A presentation by the developer credited with building the first web browser highlights this year’s poweredUP, Tampa Bay Tech’s technology festival.
Spence Murray, whose work as the lead developer at Netscape in the 1990s is chronicled in the National Geographic series Valley of the Boom, is among the speakers scheduled for poweredUP, the afternoon of May 23 in St. Petersburg.
The annual event also will spotlight the results of a Tampa Bay Tech survey assessing the area’s technology community, as well as the first-ever award from the St. Pete Catalyst.
Murray, now “instigator” at Salesforce, is a headliner for the event, as is Otto Berkes, co-founder of X-Box, who is making an encore appearance after speaking last year at poweredUP. Also on stage will be local tech executives who will talk about how they’ve led their companies to success. Some of the local speakers include Stu Sjouwerman, CEO of KnowBe4; Marcin Kleczynski, CEO of Malwarebytes; and chief information officers from Jabil, Moffitt, Nielsen and Tech Data.

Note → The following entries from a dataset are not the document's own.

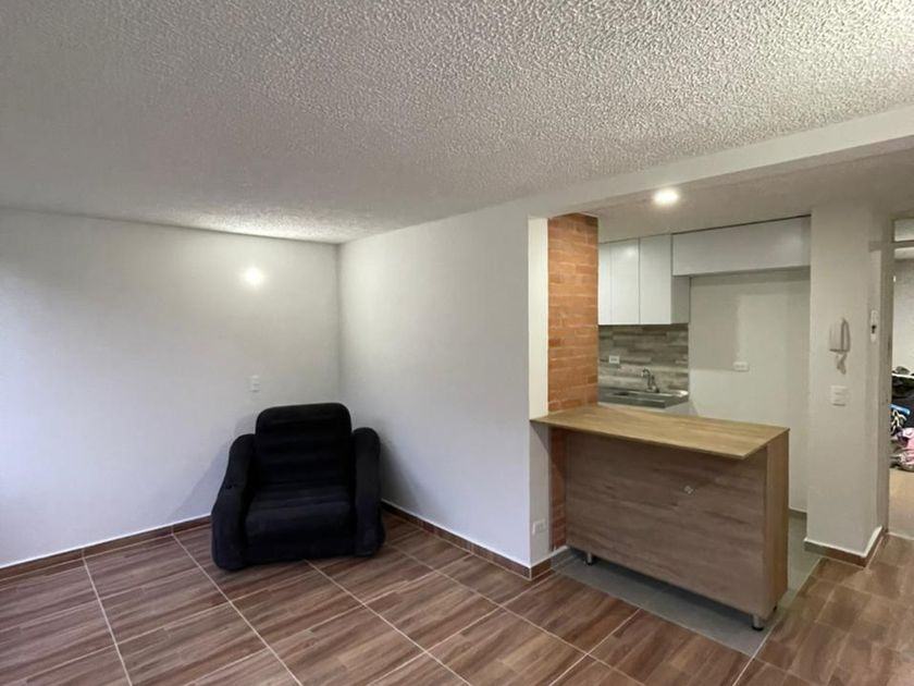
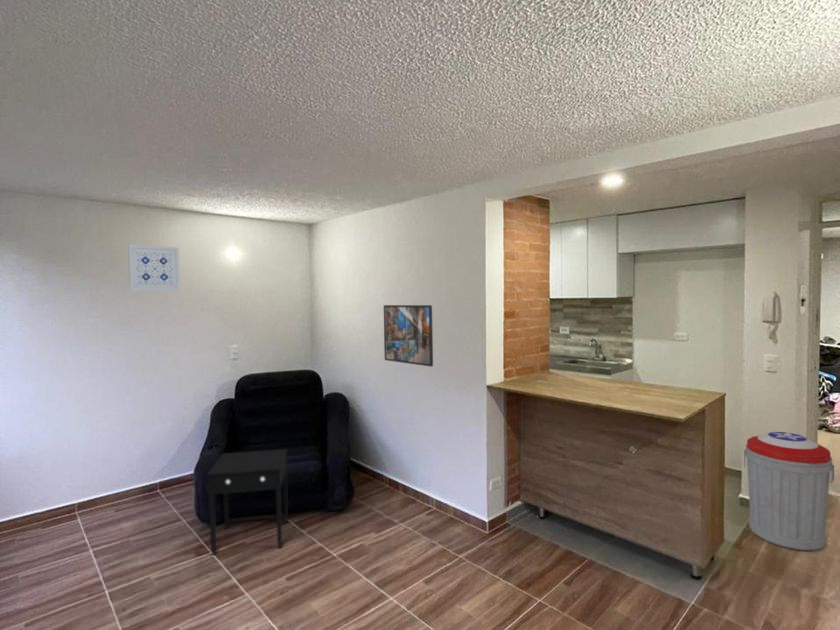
+ side table [206,448,289,556]
+ wall art [127,244,181,292]
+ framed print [383,304,434,368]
+ trash can [743,431,835,552]
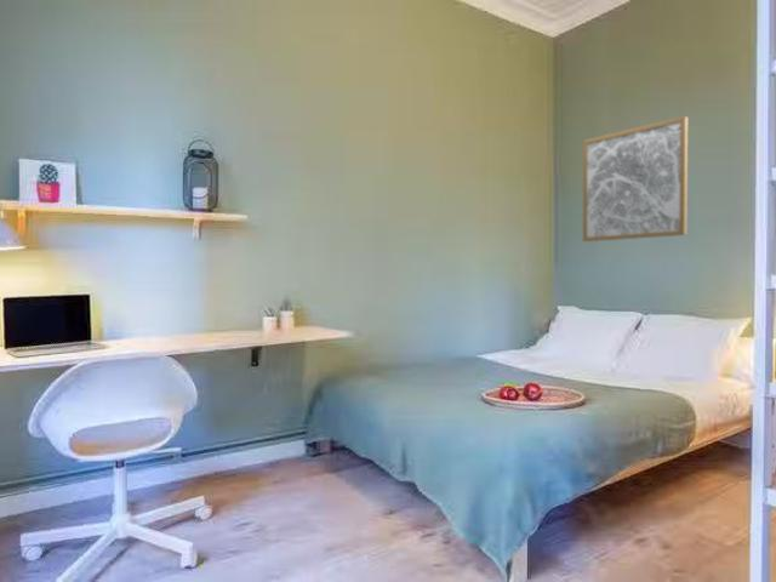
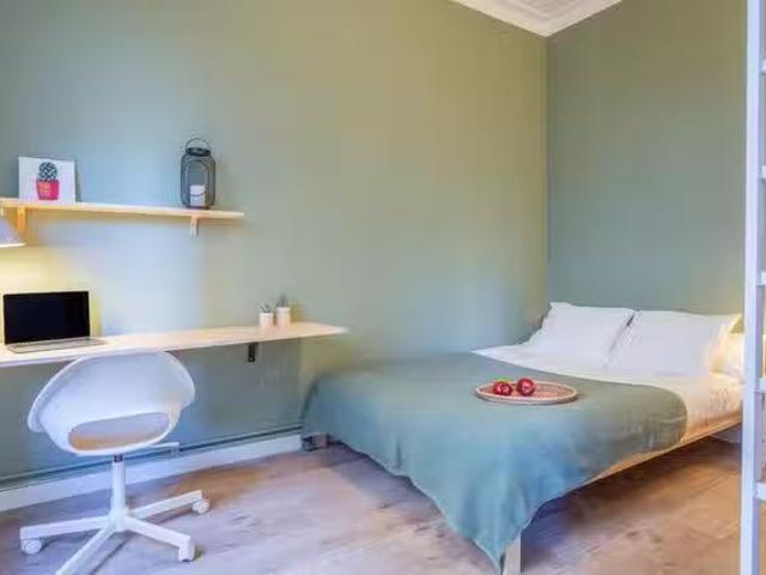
- wall art [582,115,689,242]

“PoweredUP to us is an opportunity to tell the stories of people who are making an impact in technology and also delivering to our attendees really executable thinking and ideas to take back to their teams,” said Jill St. Thomas, CRO and executive director at Tampa Bay Tech, Florida’s largest technology council. “We know it’s a lot to ask to take an afternoon away from your from office, so we want to make sure that everyone who comes out leaves feeling inspired or challenged, some nugget of wisdom will stay with them and maybe push them to go in a direction they hadn’t thought of before.”
This year’s poweredUP will be at two neighboring venues. Most of the events will be at the Mahaffey Theater, with some breakout sessions in two community rooms at the Dali Museum, where participants will have a chance for more questions and answers with presenters.
There are tracks for everyone, from students to seasoned executives, St. Thomas said.
“It is built for anyone who is passionate about technology, no matter where you are in your career,” she said. “We realize the audience is built up of technologists so all of the speakers can dive as deep as they want in terms of talking about technology. Compared to some other events, it gives those folks an opportunity to get professional development in a community environment.”
David Brown, CEO of Hays US, will present the results of a survey that Tampa Bay Tech has been conducting, assessing the area’s “net promoter score,” which measures the loyalty between a provider and consumers.
“Those results will be very interesting and probably not too surprising for those of us here, and most certainly will give us a great benchmark for how we are doing well as a community in terms of our technologists and also where we can go, how we can be better,” St. Thomas said.
Tampa Bay Tech was the St. Pete Catalyst’s first partner, so it’s appropriate the publication’s first award be with the organization, said Joe Hamilton, publisher.
PoweredUp is free to employees who work at companies that are Tampa Bay Tech members, as well as students at most of the local universities that are affiliate members. It costs $125 for non-members to attend.
Last year’s event attracted 1,200 attendees, and St. Thomas expects 2,000 people this year.